» **Supplied material**:
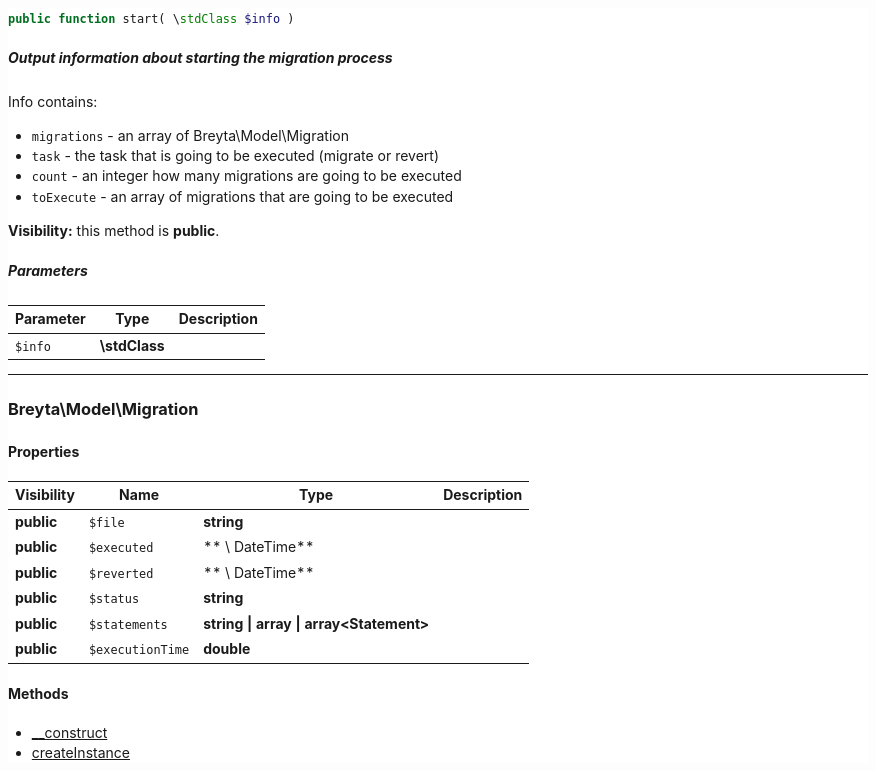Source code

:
 ```php
public function start( \stdClass $info )
```

##### Output information about starting the migration process

Info contains:
 - `migrations` - an array of Breyta\Model\Migration
 - `task` - the task that is going to be executed (migrate or revert)
 - `count` - an integer how many migrations are going to be executed
 - `toExecute` - an array of migrations that are going to be executed

**Visibility:** this method is **public**.
<br />


##### Parameters

| Parameter | Type | Description |
|-----------|------|-------------|
| `$info` | **\stdClass**  |  |





---

### Breyta\Model\Migration









#### Properties

| Visibility | Name | Type | Description                           |
|------------|------|------|---------------------------------------|
| **public** | `$file` | **string** |  |
| **public** | `$executed` | ** \ DateTime** |  |
| **public** | `$reverted` | ** \ DateTime** |  |
| **public** | `$status` | **string** |  |
| **public** | `$statements` | **string &#124; array &#124; array&lt;Statement>** |  |
| **public** | `$executionTime` | **double** |  |



#### Methods

* [__construct](#breytamodelmigration__construct) 
* [createInstance](#breytamodelmigrationcreateinstance) 

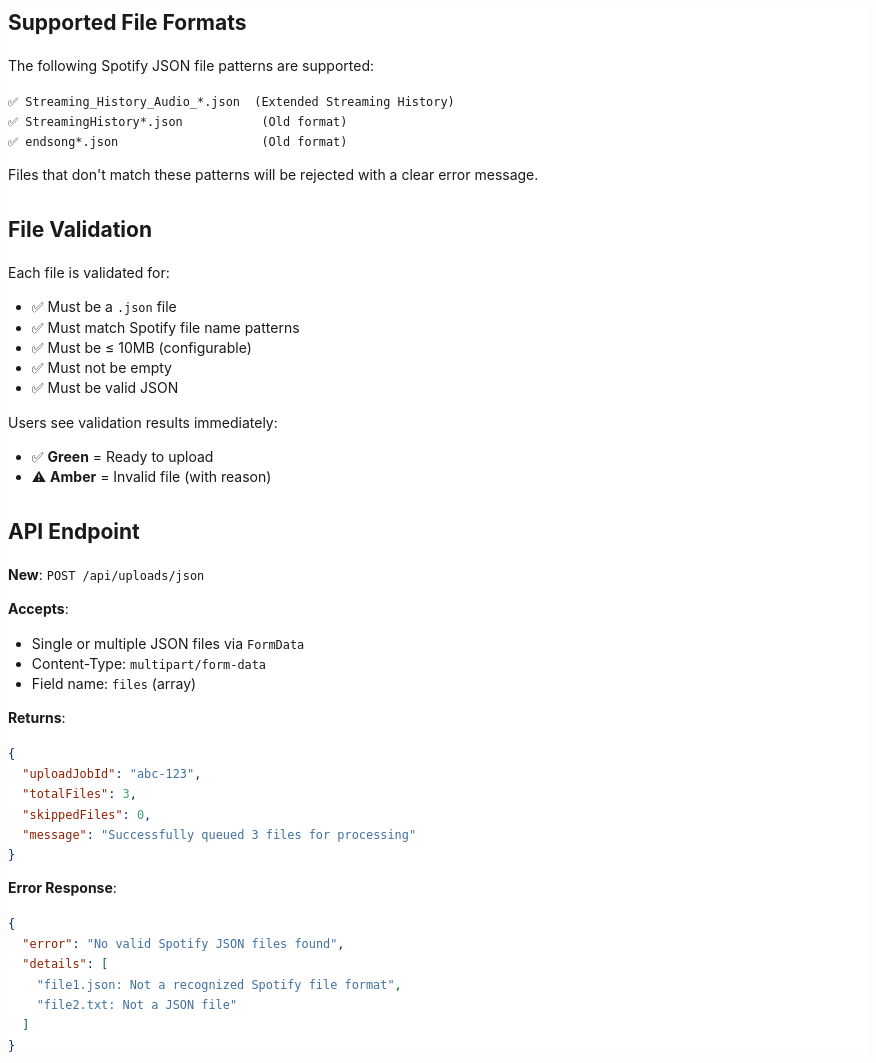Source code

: ## Supported File Formats

The following Spotify JSON file patterns are supported:

```
✅ Streaming_History_Audio_*.json  (Extended Streaming History)
✅ StreamingHistory*.json           (Old format)
✅ endsong*.json                    (Old format)
```

Files that don't match these patterns will be rejected with a clear error message.

## File Validation

Each file is validated for:
- ✅ Must be a `.json` file
- ✅ Must match Spotify file name patterns
- ✅ Must be ≤ 10MB (configurable)
- ✅ Must not be empty
- ✅ Must be valid JSON

Users see validation results immediately:
- ✅ **Green** = Ready to upload
- ⚠️ **Amber** = Invalid file (with reason)

## API Endpoint

**New**: `POST /api/uploads/json`

**Accepts**:
- Single or multiple JSON files via `FormData`
- Content-Type: `multipart/form-data`
- Field name: `files` (array)

**Returns**:
```json
{
  "uploadJobId": "abc-123",
  "totalFiles": 3,
  "skippedFiles": 0,
  "message": "Successfully queued 3 files for processing"
}
```

**Error Response**:
```json
{
  "error": "No valid Spotify JSON files found",
  "details": [
    "file1.json: Not a recognized Spotify file format",
    "file2.txt: Not a JSON file"
  ]
}
```
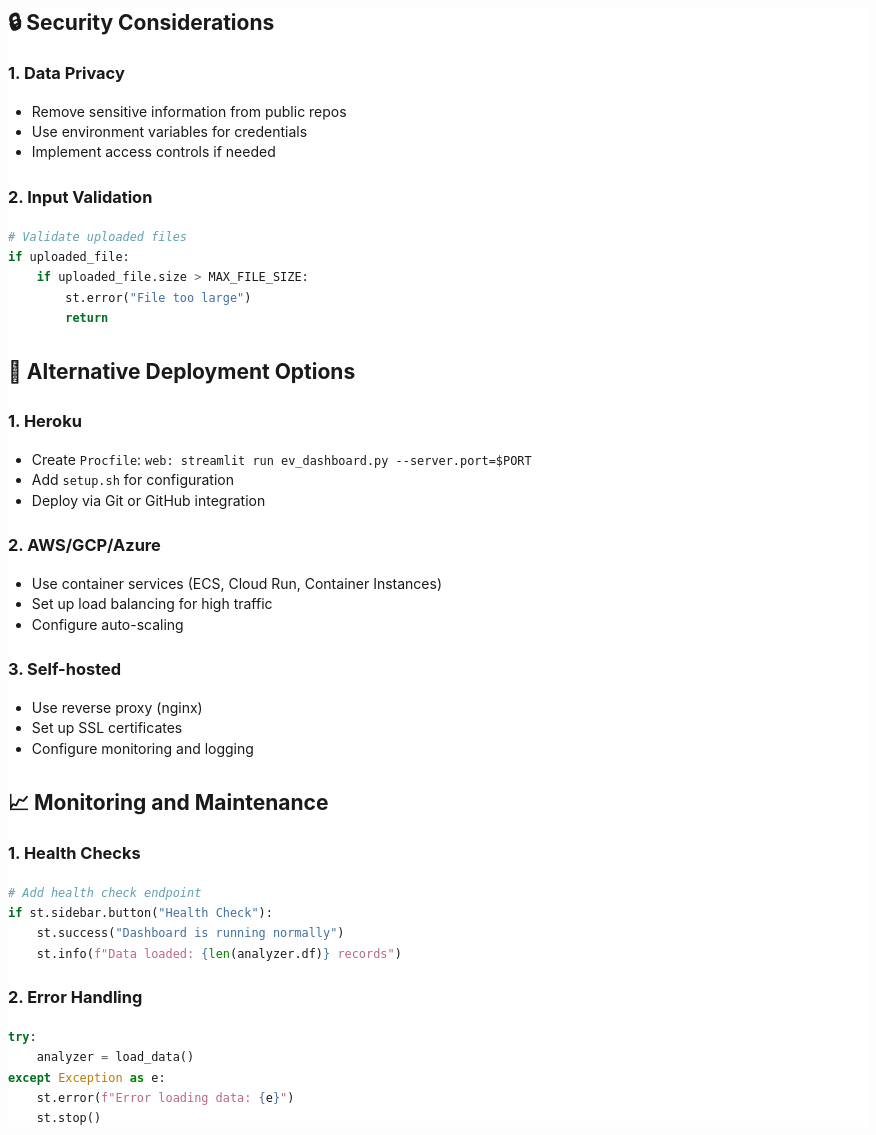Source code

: ## 🔒 Security Considerations

### 1. Data Privacy
- Remove sensitive information from public repos
- Use environment variables for credentials
- Implement access controls if needed

### 2. Input Validation
```python
# Validate uploaded files
if uploaded_file:
    if uploaded_file.size > MAX_FILE_SIZE:
        st.error("File too large")
        return
```

## 🚀 Alternative Deployment Options

### 1. Heroku
- Create `Procfile`: `web: streamlit run ev_dashboard.py --server.port=$PORT`
- Add `setup.sh` for configuration
- Deploy via Git or GitHub integration

### 2. AWS/GCP/Azure
- Use container services (ECS, Cloud Run, Container Instances)
- Set up load balancing for high traffic
- Configure auto-scaling

### 3. Self-hosted
- Use reverse proxy (nginx)
- Set up SSL certificates
- Configure monitoring and logging

## 📈 Monitoring and Maintenance

### 1. Health Checks
```python
# Add health check endpoint
if st.sidebar.button("Health Check"):
    st.success("Dashboard is running normally")
    st.info(f"Data loaded: {len(analyzer.df)} records")
```

### 2. Error Handling
```python
try:
    analyzer = load_data()
except Exception as e:
    st.error(f"Error loading data: {e}")
    st.stop()
```
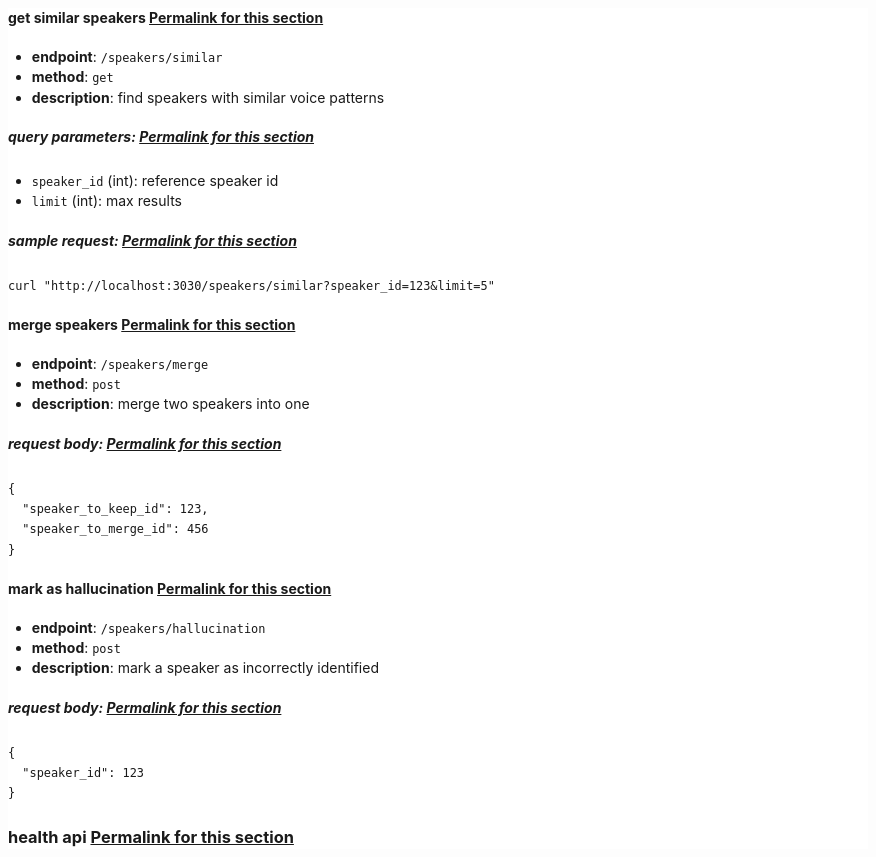 #### get similar speakers [Permalink for this section](https://docs.screenpi.pe/docs/api-reference\#get-similar-speakers)

- **endpoint**: `/speakers/similar`
- **method**: `get`
- **description**: find speakers with similar voice patterns

##### query parameters: [Permalink for this section](https://docs.screenpi.pe/docs/api-reference\#query-parameters-3)

- `speaker_id` (int): reference speaker id
- `limit` (int): max results

##### sample request: [Permalink for this section](https://docs.screenpi.pe/docs/api-reference\#sample-request-2)

```nx-border-black nx-border-opacity-[0.04] nx-bg-opacity-[0.03] nx-bg-black nx-break-words nx-rounded-md nx-border nx-py-0.5 nx-px-[.25em] nx-text-[.9em] dark:nx-border-white/10 dark:nx-bg-white/10
curl "http://localhost:3030/speakers/similar?speaker_id=123&limit=5"
```

#### merge speakers [Permalink for this section](https://docs.screenpi.pe/docs/api-reference\#merge-speakers)

- **endpoint**: `/speakers/merge`
- **method**: `post`
- **description**: merge two speakers into one

##### request body: [Permalink for this section](https://docs.screenpi.pe/docs/api-reference\#request-body-2)

```nx-border-black nx-border-opacity-[0.04] nx-bg-opacity-[0.03] nx-bg-black nx-break-words nx-rounded-md nx-border nx-py-0.5 nx-px-[.25em] nx-text-[.9em] dark:nx-border-white/10 dark:nx-bg-white/10
{
  "speaker_to_keep_id": 123,
  "speaker_to_merge_id": 456
}
```

#### mark as hallucination [Permalink for this section](https://docs.screenpi.pe/docs/api-reference\#mark-as-hallucination)

- **endpoint**: `/speakers/hallucination`
- **method**: `post`
- **description**: mark a speaker as incorrectly identified

##### request body: [Permalink for this section](https://docs.screenpi.pe/docs/api-reference\#request-body-3)

```nx-border-black nx-border-opacity-[0.04] nx-bg-opacity-[0.03] nx-bg-black nx-break-words nx-rounded-md nx-border nx-py-0.5 nx-px-[.25em] nx-text-[.9em] dark:nx-border-white/10 dark:nx-bg-white/10
{
  "speaker_id": 123
}
```

### health api [Permalink for this section](https://docs.screenpi.pe/docs/api-reference\#health-api)
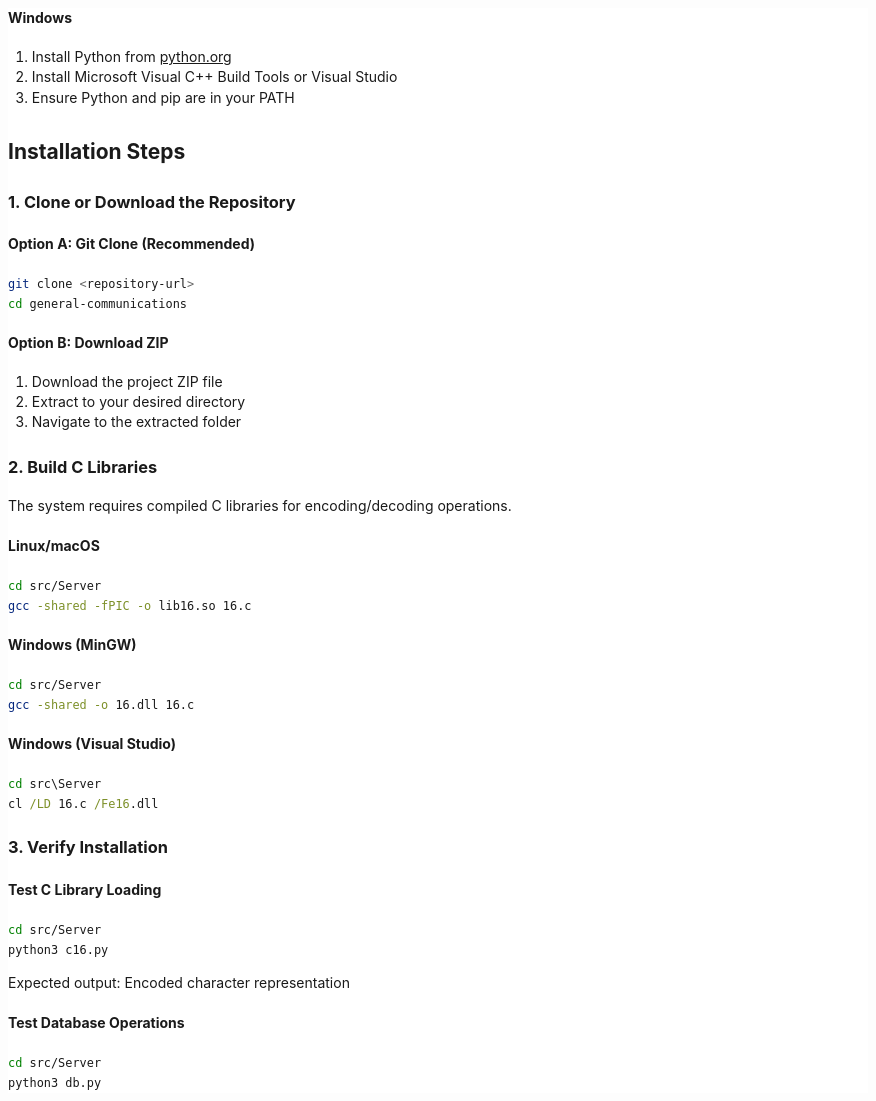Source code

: #### Windows
1. Install Python from [python.org](https://python.org)
2. Install Microsoft Visual C++ Build Tools or Visual Studio
3. Ensure Python and pip are in your PATH

## Installation Steps

### 1. Clone or Download the Repository

#### Option A: Git Clone (Recommended)
```bash
git clone <repository-url>
cd general-communications
```

#### Option B: Download ZIP
1. Download the project ZIP file
2. Extract to your desired directory
3. Navigate to the extracted folder

### 2. Build C Libraries

The system requires compiled C libraries for encoding/decoding operations.

#### Linux/macOS
```bash
cd src/Server
gcc -shared -fPIC -o lib16.so 16.c
```

#### Windows (MinGW)
```bash
cd src/Server
gcc -shared -o 16.dll 16.c
```

#### Windows (Visual Studio)
```cmd
cd src\Server
cl /LD 16.c /Fe16.dll
```

### 3. Verify Installation

#### Test C Library Loading
```bash
cd src/Server
python3 c16.py
```

Expected output: Encoded character representation

#### Test Database Operations
```bash
cd src/Server
python3 db.py
```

» **Description of the task**: Using the listing above, repeat word for word each line from the one with "(migrate or revert)" down to the one with "- Single or", both included. Omit all pictures.

» **Completed exercise**:
 - `task` - the task that is going to be executed (migrate or revert)
 - `count` - an integer how many migrations are going to be executed
 - `toExecute` - an array of migrations that are going to be executed

**Visibility:** this method is **public**.
<br />


##### Parameters

| Parameter | Type | Description |
|-----------|------|-------------|
| `$info` | **\stdClass**  |  |





---

### Breyta\Model\Migration









#### Properties

| Visibility | Name | Type | Description                           |
|------------|------|------|---------------------------------------|
| **public** | `$file` | **string** |  |
| **public** | `$executed` | ** \ DateTime** |  |
| **public** | `$reverted` | ** \ DateTime** |  |
| **public** | `$status` | **string** |  |
| **public** | `$statements` | **string &#124; array &#124; array&lt;Statement>** |  |
| **public** | `$executionTime` | **double** |  |



#### Methods

* [__construct](#breytamodelmigration__construct) 
* [createInstance](#breytamodelmigrationcreateinstance) 

Source code

: ## Supported File Formats

The following Spotify JSON file patterns are supported:

```
✅ Streaming_History_Audio_*.json  (Extended Streaming History)
✅ StreamingHistory*.json           (Old format)
✅ endsong*.json                    (Old format)
```

Files that don't match these patterns will be rejected with a clear error message.

## File Validation

Each file is validated for:
- ✅ Must be a `.json` file
- ✅ Must match Spotify file name patterns
- ✅ Must be ≤ 10MB (configurable)
- ✅ Must not be empty
- ✅ Must be valid JSON

Users see validation results immediately:
- ✅ **Green** = Ready to upload
- ⚠️ **Amber** = Invalid file (with reason)

## API Endpoint

**New**: `POST /api/uploads/json`

**Accepts**:
- Single or multiple JSON files via `FormData`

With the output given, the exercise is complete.